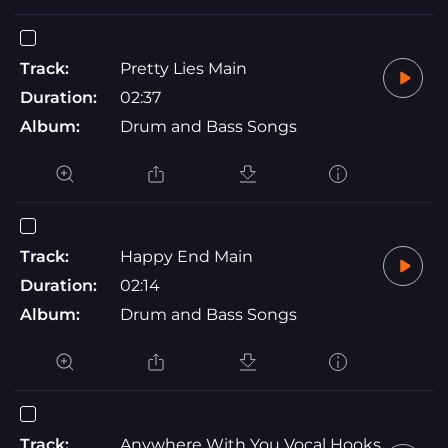
Track:
Pretty Lies Main
Duration:
02:37
Album:
Drum and Bass Songs
Track:
Happy End Main
Duration:
02:14
Album:
Drum and Bass Songs
Track:
Anywhere With You Vocal Hooks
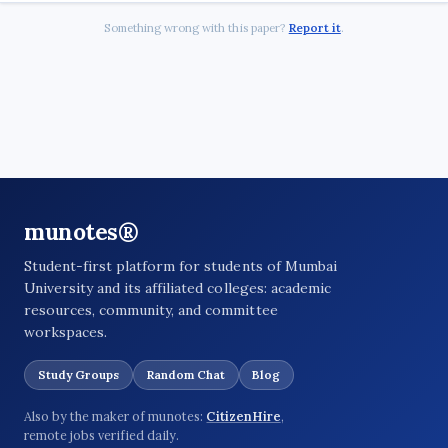
Something wrong with this paper?
Report it
.
munotes®
Student-first platform for students of Mumbai
University and its affiliated colleges: academic
resources, community, and committee
workspaces.
Study Groups
Random Chat
Blog
Also by the maker of munotes:
CitizenHire
,
remote jobs verified daily.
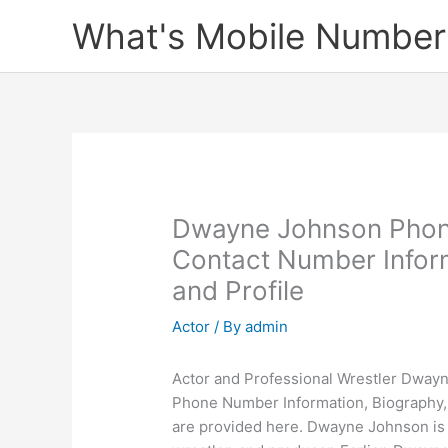
Skip
What's Mobile Number
to
content
Dwayne Johnson Phon
Contact Number Infor
and Profile
Actor
/ By
admin
Actor and Professional Wrestler Dwayn
Phone Number Information, Biography
are provided here. Dwayne Johnson is 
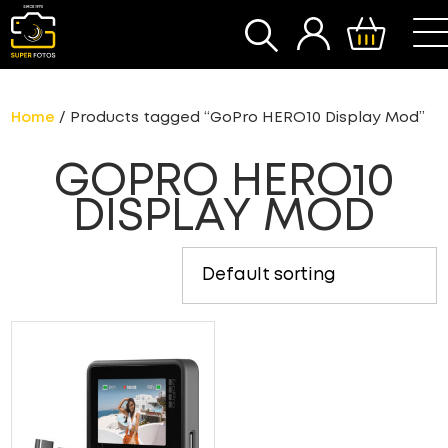
SEARCH
Home
/ Products tagged “GoPro HERO10 Display Mod”
GOPRO HERO10
DISPLAY MOD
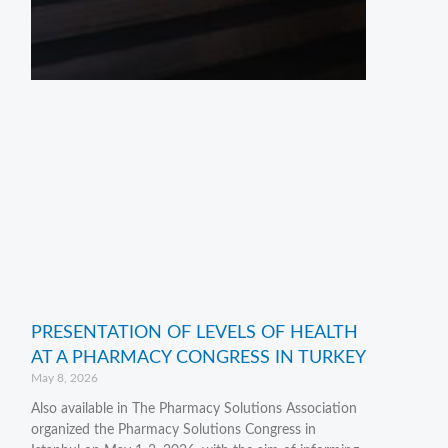
PRESENTATION OF LEVELS OF HEALTH
AT A PHARMACY CONGRESS IN TURKEY
May 8, 2026
Also available in The Pharmacy Solutions Association
organized the Pharmacy Solutions Congress in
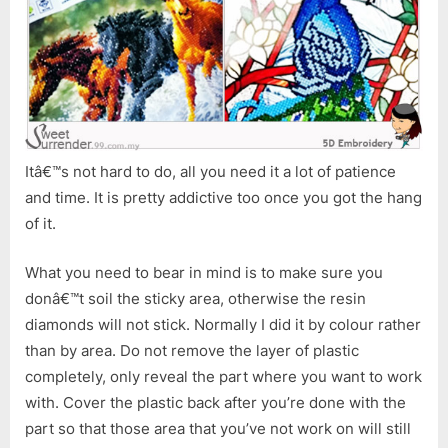
Itâ€™s not hard to do, all you need it a lot of patience
and time. It is pretty addictive too once you got the hang
of it.
What you need to bear in mind is to make sure you
donâ€™t soil the sticky area, otherwise the resin
diamonds will not stick. Normally I did it by colour rather
than by area. Do not remove the layer of plastic
completely, only reveal the part where you want to work
with. Cover the plastic back after you’re done with the
part so that those area that you’ve not work on will still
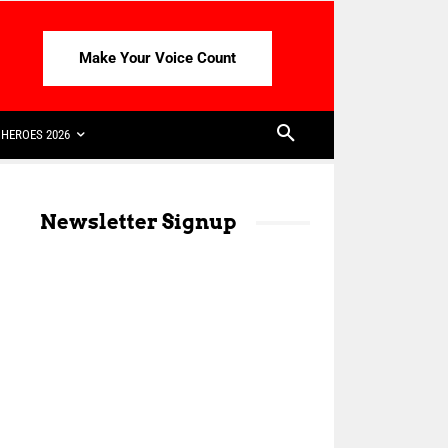
Make Your Voice Count
HEROES 2026
Newsletter Signup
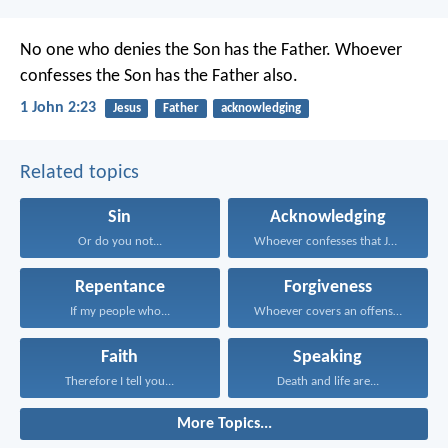
No one who denies the Son has the Father. Whoever
confesses the Son has the Father also.
1 John 2:23
Jesus
Father
acknowledging
Related topics
Sin
Acknowledging
Or do you not...
Whoever confesses that Jesus...
Repentance
Forgiveness
If my people who...
Whoever covers an offense...
Faith
Speaking
Therefore I tell you...
Death and life are...
More Topics...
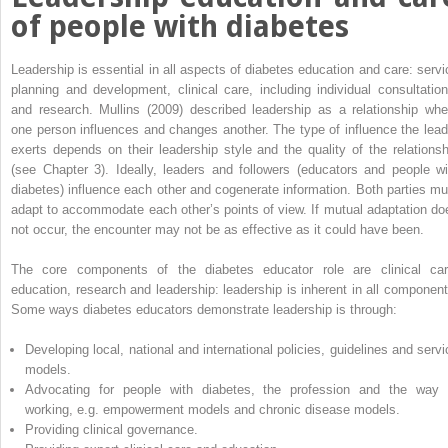
of people with diabetes
Leadership is essential in all aspects of diabetes education and care: servi
planning and development, clinical care, including individual consultation
and research. Mullins (2009) described leadership as a relationship whe
one person influences and changes another. The type of influence the lead
exerts depends on their leadership style and the quality of the relationsh
(see Chapter 3). Ideally, leaders and followers (educators and people wi
diabetes) influence each other and cogenerate information. Both parties mu
adapt to accommodate each other’s points of view. If mutual adaptation do
not occur, the encounter may not be as effective as it could have been.
The core components of the diabetes educator role are clinical car
education, research and leadership: leadership is inherent in all component
Some ways diabetes educators demonstrate leadership is through:
Developing local, national and international policies, guidelines and servi
models.
Advocating for people with diabetes, the profession and the way 
working, e.g. empowerment models and chronic disease models.
Providing clinical governance.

----------------

WHAT TO PRODUCE - Present the lines of the listing as a Markdown table with the columns "No." and "Text", starting at the line that contains "No one who denies" and stopping after the line that contains "If my people who...". Number each line in order and omit any blank lines.

ANSWER SPACE -
| No. | Text |
|---|---|
| 1 | No one who denies the Son has the Father. Whoever |
| 2 | confesses the Son has the Father also. |
| 3 | 1 John 2:23 |
| 4 | Jesus |
| 5 | Father |
| 6 | acknowledging |
| 7 | Related topics |
| 8 | Sin |
| 9 | Acknowledging |
| 10 | Or do you not... |
| 11 | Whoever confesses that Jesus... |
| 12 | Repentance |
| 13 | Forgiveness |
| 14 | If my people who... |